* Work request:
Bring together every line in the data that includes "link".

* Provided data:
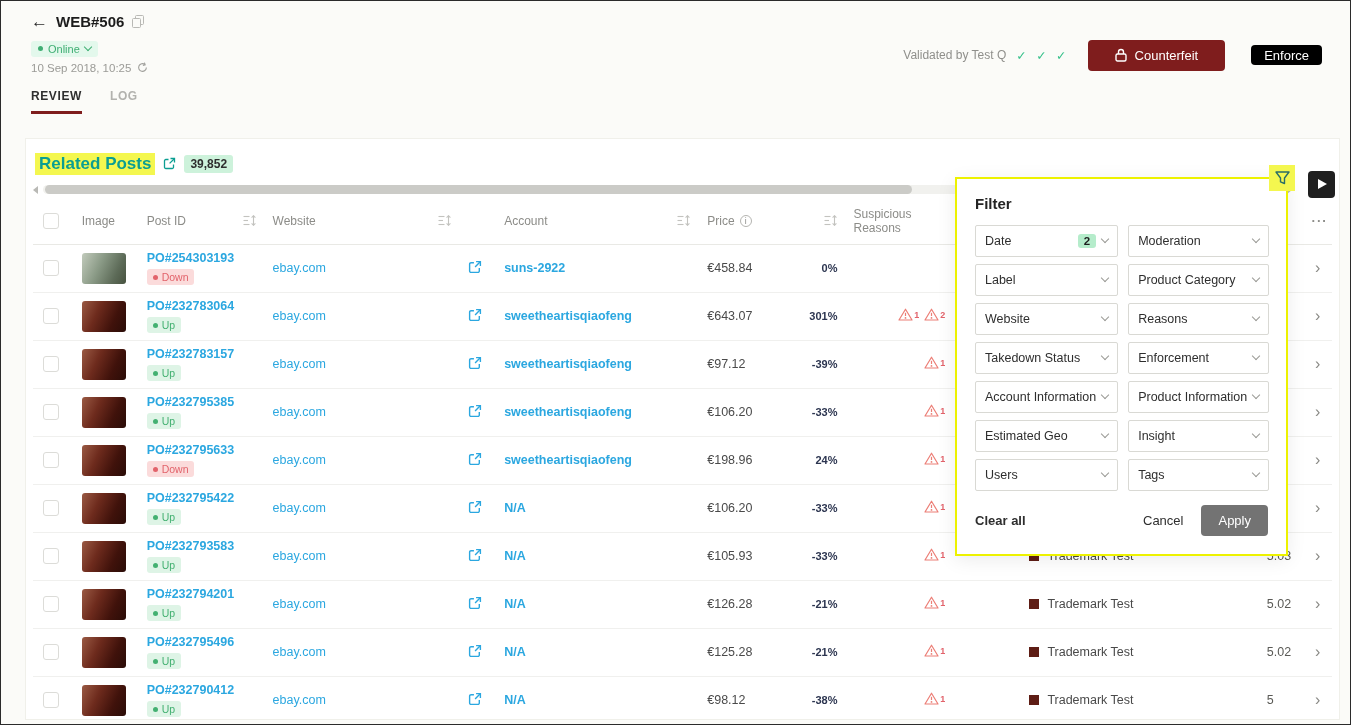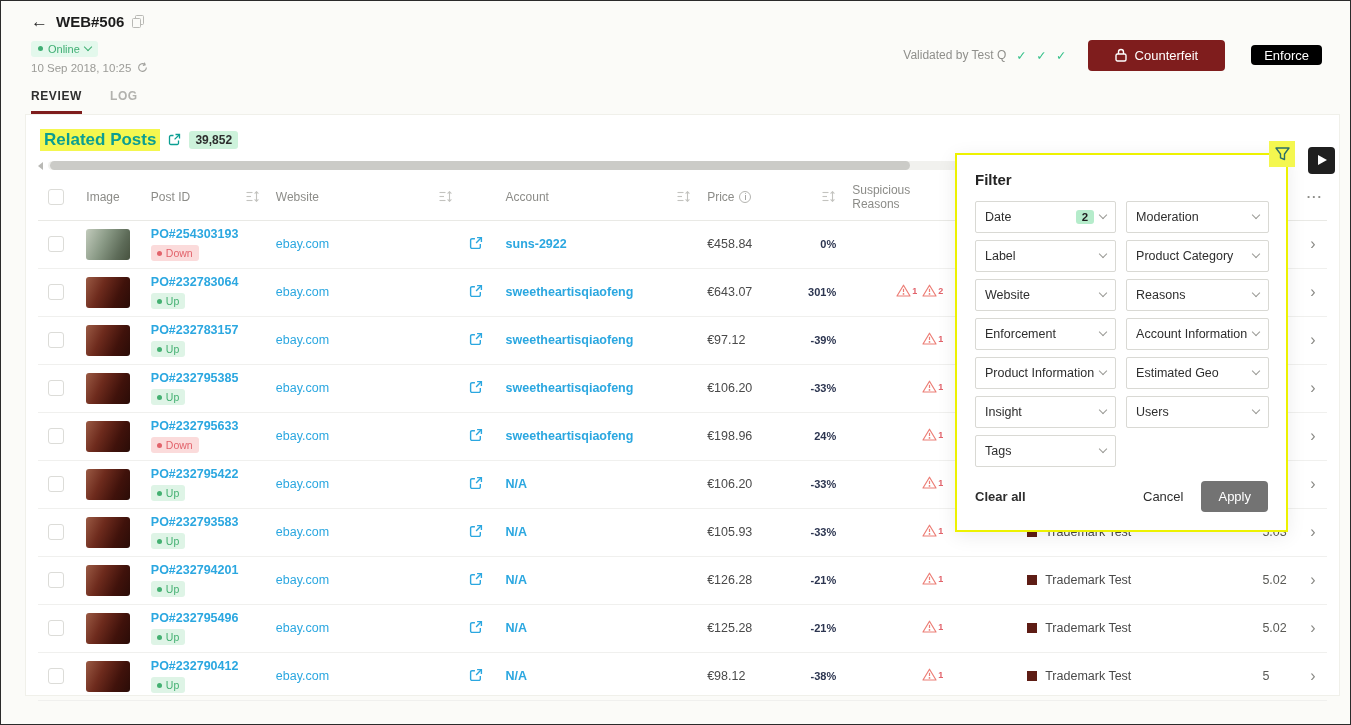--- a/index.html
+++ b/index.html
@@ -22,21 +22,21 @@
   .datetime-row { margin-top:5px; font-size:11.5px; color:#9b9b97; display:flex; gap:6px; align-items:center; }
   .status-right { display:flex; align-items:center; gap:10px; }
   .validated { font-size:12px; color:#8f8f8b; }
   .checks { color:#35c08a; font-size:12.5px; letter-spacing:3px; font-weight:bold; }
   .counterfeit-btn { display:inline-flex; align-items:center; gap:8px; background:#7f1d1d; color:#fff; border:none; border-radius:4px; height:31px; padding:0 27px; font-size:13px; cursor:pointer; margin-left:8px; }
   .enforce-btn { background:#000000; color:#fff; border:none; border-radius:4px; height:20px; padding:0 13px; font-size:13px; cursor:pointer; margin-left:16px; }
   .tabs { display:flex; gap:28px; margin-top:15px; }
   .tab { font-size:12px; letter-spacing:0.6px; color:#b2b2ae; padding-bottom:8px; cursor:pointer; font-weight:bold; }
   .tab.active { color:#2f2f2f; border-bottom:3px solid #7f1d1d; }
 
-  .card { position:relative; margin:0 10px 0 24px; background:#fff; border:1px solid #f0f0ea; border-radius:0; padding:10px 12px 0; height:582px; }
+  .card { position:relative; margin:24px 10px 0 24px; background:#fff; border:1px solid #f0f0ea; border-radius:0; padding:10px 7px 0; height:582px; }
   .section-header { display:flex; align-items:center; gap:8px; height:30px; padding-left:2px; }
   .section-title { font-size:17px; font-weight:bold; color:#0b9e92; background:#f4f74f; padding:1px 4px; }
   .ext-link { display:inline-flex; cursor:pointer; }
   .ext-link.teal { color:#0b9e92; }
   .ext-link.blue { color:#2ba7e0; }
   .count-badge { background:#cdf2db; color:#2e2e2e; font-size:12px; font-weight:600; padding:2px 6px; border-radius:3px; }
   .filter-icon-wrap { position:absolute; top:26px; right:44px; width:26px; height:26px; background:#f4f74f; display:flex; align-items:center; justify-content:center; cursor:pointer; z-index:6; }
   .play-btn { position:absolute; top:32px; right:4px; width:27px; height:27px; background:#1f1f1f; border:none; border-radius:4px; display:flex; align-items:center; justify-content:center; cursor:pointer; z-index:6; }
   .play-tri { width:0; height:0; border-left:9px solid #fff; border-top:5.5px solid transparent; border-bottom:5.5px solid transparent; margin-left:2px; }
 
@@ -705,20 +705,24 @@
         </div>
         <div class="dropdown">
           <span class="dd-label">Website</span>
           <span class="chev"></span>
         </div>
         <div class="dropdown">
           <span class="dd-label">Reasons</span>
           <span class="chev"></span>
         </div>
         <div class="dropdown">
+          <span class="dd-label">Takedown Status</span>
+          <span class="chev"></span>
+        </div>
+        <div class="dropdown">
           <span class="dd-label">Enforcement</span>
           <span class="chev"></span>
         </div>
         <div class="dropdown">
           <span class="dd-label">Account Information</span>
           <span class="chev"></span>
         </div>
         <div class="dropdown">
           <span class="dd-label">Product Information</span>
           <span class="chev"></span>

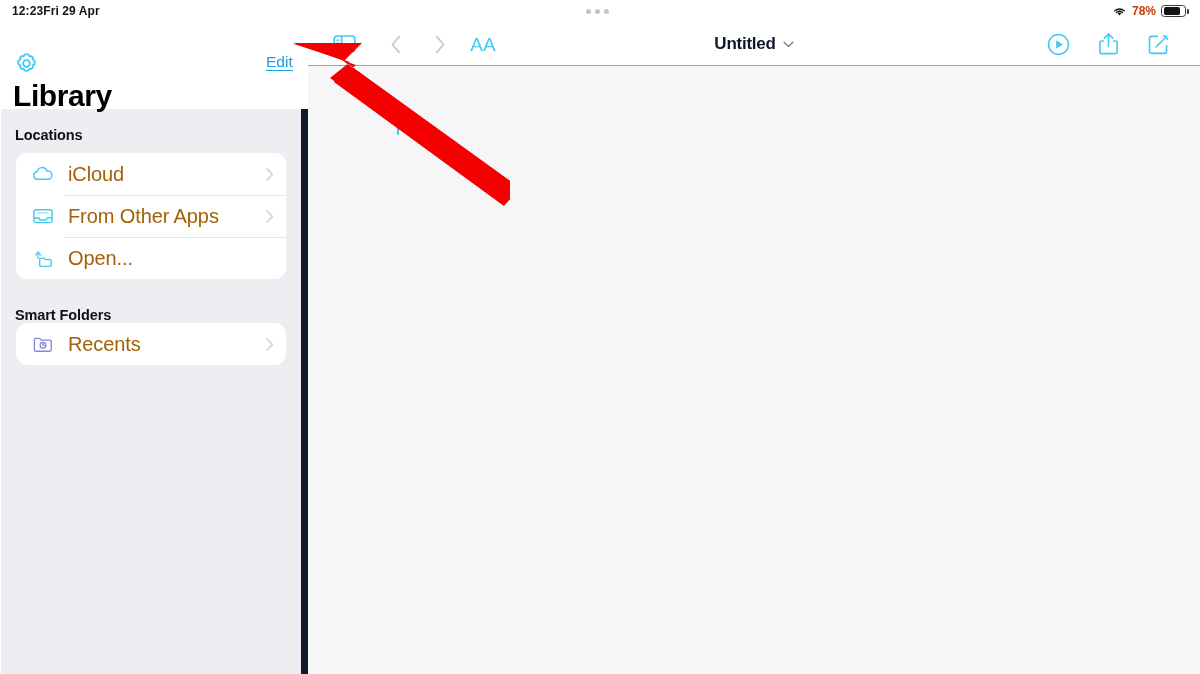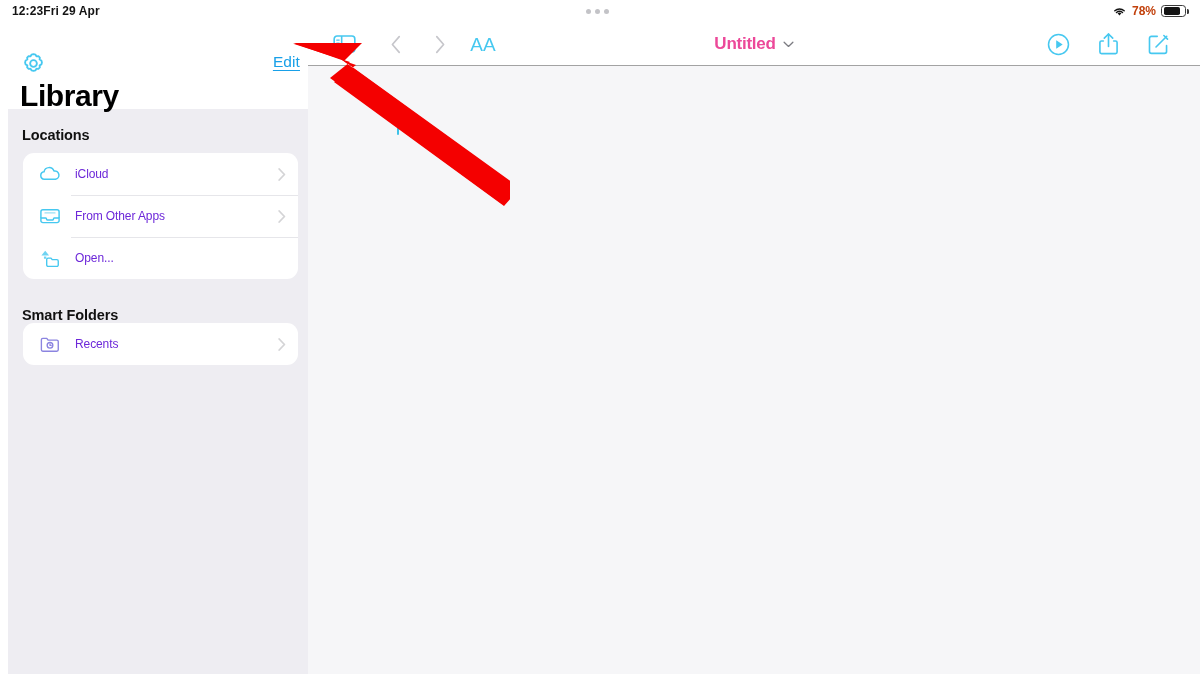--- a/index.html
+++ b/index.html
@@ -41,23 +41,23 @@
 
   
   .dots-handle {
     position:absolute; top:7px; left:586px; width:26px; height:8px;
     display:flex; gap:4px; align-items:center; z-index:7;
   }
   .dots-handle i { width:5px; height:5px; border-radius:50%; background:#c3c3c7; display:block; }
 
   
   .sidebar {
-    position:absolute; left:8px; top:22px; width:307px; height:652px;
+    position:absolute; left:1px; top:22px; width:307px; height:652px;
     background:#eeedf2;
-    border-right:2px solid #0f172a;
+    border-right:7px solid #0f172a;
   }
   .sb-header {
     position:relative; height:87px; background:#ffffff; width:307px;
   }
   .gear-btn {
     position:absolute; left:13px; top:29px; width:25px; height:25px;
     cursor:pointer;
   }
   .edit-btn {
     position:absolute; right:15px; top:31px;
@@ -83,21 +83,21 @@
     height:42px; padding:0 12px 0 14px; cursor:pointer;
   }
   .row + .row::before {
     content:""; position:absolute; left:48px; right:0; top:0;
     height:1px; background:#e6e6ea;
   }
   .row-ic {
     width:26px; height:24px; flex:0 0 26px; margin-right:12px;
     display:flex; align-items:center; justify-content:center;
   }
-  .row-lbl { font-size:12px; color:#6d28d9; letter-spacing:-.1px; flex:1; }
+  .row-lbl { font-size:20px; color:#a16207; letter-spacing:-.1px; flex:1; }
   .chev {
     width:8px; height:13px; flex:0 0 8px; opacity:.32;
   }
 
   
   .main {
     position:absolute; left:308px; top:22px; width:892px; height:652px;
     background:#f6f6f8;
   }
   .toolbar {
@@ -108,21 +108,21 @@
     position:absolute; top:0; height:44px;
     display:flex; align-items:center; justify-content:center;
     cursor:pointer;
   }
   .doc-title {
     position:absolute; left:0; top:0; width:892px; height:44px;
     display:flex; align-items:center; justify-content:center; gap:7px;
     pointer-events:none;
   }
   .doc-title span {
-    font-size:17px; font-weight:bold; color:#ec4899; letter-spacing:-.25px;
+    font-size:17px; font-weight:bold; color:#0f172a; letter-spacing:-.25px;
   }
   .canvas {
     position:absolute; left:0; top:44px; width:892px; height:608px;
     background:#f6f6f8;
   }
   .caret {
     position:absolute; left:89px; top:47px;
     width:2px; height:22px; background:#3ec2e8; border-radius:1px;
   }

* Answer to this task:
   .ext-link { display:inline-flex; cursor:pointer; }
   .ext-link.teal { color:#0b9e92; }
   .ext-link.blue { color:#2ba7e0; }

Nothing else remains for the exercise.